An offshore company is a flexible business instrument and as such can be integrated into a wide variety of tax planning and asset protection arrangements. Reduced or deferred tax liability and increased confidentiality are just two of the benefits which can be achieved by proper application of an offshore company. The practical implementation of an offshore strategy will of course depend on the anti-avoidance laws that may be in force in the country where the beneficial owner is citizen, is domiciled or does business. Therefore to all potential customers we recommend to obtain a qualified tax advice from a specialist in Your country of residence, domicile or proposed business operations.

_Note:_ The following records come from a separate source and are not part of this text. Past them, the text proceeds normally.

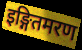
इङ्गितमरण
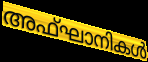
അഫ്ഘാനികൾ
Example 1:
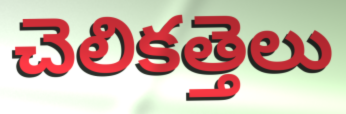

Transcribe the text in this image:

చెలికత్తెలు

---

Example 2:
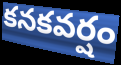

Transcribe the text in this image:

కనకవర్షం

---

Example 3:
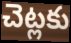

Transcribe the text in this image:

చెట్లకు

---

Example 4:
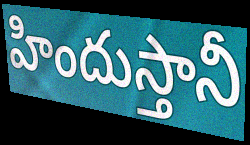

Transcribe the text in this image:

హిందుస్తానీ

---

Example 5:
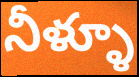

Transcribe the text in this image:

నీళ్ళూ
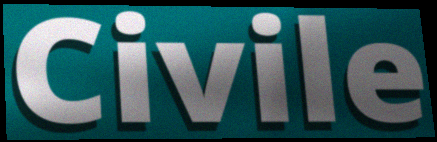
Civile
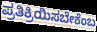
ಪ್ರತಿಕ್ರಿಯಿಸಬೇಕೆಂಬ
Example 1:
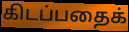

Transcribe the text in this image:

கிடப்பதைக்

First Minutes or First Resolutions

This document, or a set of documents, represent a number of important official decisions carried out by the Subscriber or by the Registered Agent after the offshore company is incorporated. These resolutions shape the internal structure of the company. The First Resolutions would contain information about the name, Registered Address and registration number of the new company and they would establish who is the Registered Agent of the company, who are appointed director(s) of the company, how many shares are being issued to the shareholders, and who are those shareholders. Sometimes, as the case may be, the First Resolutions would also deal with appointing a Secretary to the offshore company, appointing accountant, auditor, attorney or any other consultant or advisor to the company, resolving to open a bank account with a particular bank and appointing the account signatories to such account, appointing someone to act as Agent for the company, etc.

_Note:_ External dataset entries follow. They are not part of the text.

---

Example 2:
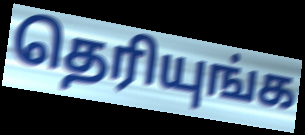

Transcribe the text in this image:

தெரியுங்க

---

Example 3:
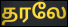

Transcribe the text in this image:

தரலே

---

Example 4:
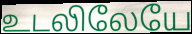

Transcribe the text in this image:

உடலிலேயே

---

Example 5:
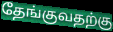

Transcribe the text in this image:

தேங்குவதற்கு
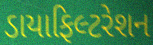
ડાયાફિલ્ટરેશન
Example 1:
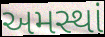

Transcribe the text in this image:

અમસ્થાં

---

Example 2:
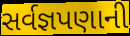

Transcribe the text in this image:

સર્વજ્ઞપણાની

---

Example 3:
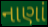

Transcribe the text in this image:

નાણાં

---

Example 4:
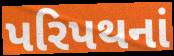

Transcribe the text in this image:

પરિપથનાં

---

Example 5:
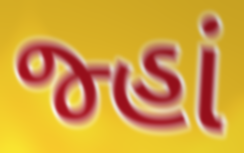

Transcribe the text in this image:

જ્હાં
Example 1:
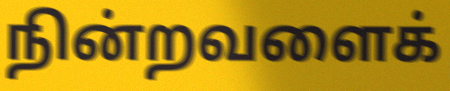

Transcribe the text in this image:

நின்றவளைக்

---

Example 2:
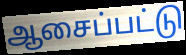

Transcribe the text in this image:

ஆசைப்பட்டு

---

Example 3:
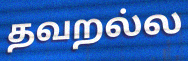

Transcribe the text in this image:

தவறல்ல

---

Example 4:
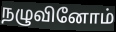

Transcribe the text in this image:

நழுவினோம்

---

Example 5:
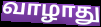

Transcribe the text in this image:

வாழாது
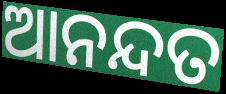
ଆନନ୍ଦତ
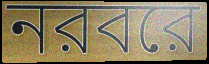
নরবরে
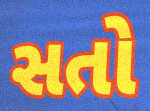
સતો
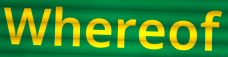
Whereof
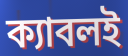
ক্যাবলই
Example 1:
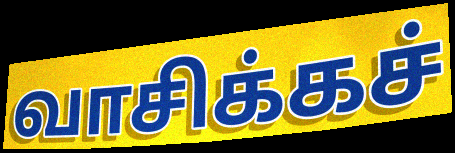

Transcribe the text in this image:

வாசிக்கச்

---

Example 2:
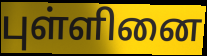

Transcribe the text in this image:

புள்ளினை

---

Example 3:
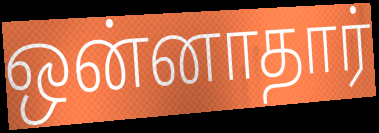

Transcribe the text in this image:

ஒன்னாதார்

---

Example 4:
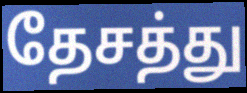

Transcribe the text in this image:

தேசத்து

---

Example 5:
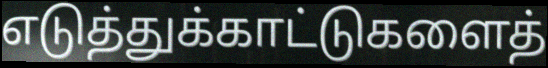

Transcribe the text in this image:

எடுத்துக்காட்டுகளைத்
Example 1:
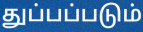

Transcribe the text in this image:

துப்பப்படும்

The First Minutes or First Resolutions are ordinarily signed by the Subscriber or by the Registered Agent of the company. The First Minutes is generally the best document to look at if you wish to quickly get to know all the important particulars of the company. Usually, the First Resolutions themselves are not getting filed onto a public registrar (unlike Memorandum & Articles), but some of the information contained in those Resolutions can be filed. The BVI Business Companies Act requires that the Register of Directors of each company must be filed to the Registrar not later than 21 days after the appointment of the first director. The information about the directors is not public, unless expressly requested by the beneficial owners of the company. The Register of Shareholders can also be filed and made publicly available, if the beneficial owners wish so, however, it is not compulsory.

Obviously, when the offshore company commences operations, there may be further changes in its structure. Resolutions on such changes may be carried out by the Directors or by the Meeting of Shareholders of the company, depending on the weight of the decision and on how the Memorandum and Articles prescribe such decisions to be carried out.

Normally, all Resolutions as to any structural changes or replacements in a company must be kept on file with the Registered Agent of the Company. If such resolutions are not carried out by, or in the presence of the Registered Agent, they must be submitted to the Registered Agent for due filing and registration on the (internal) file of the Company.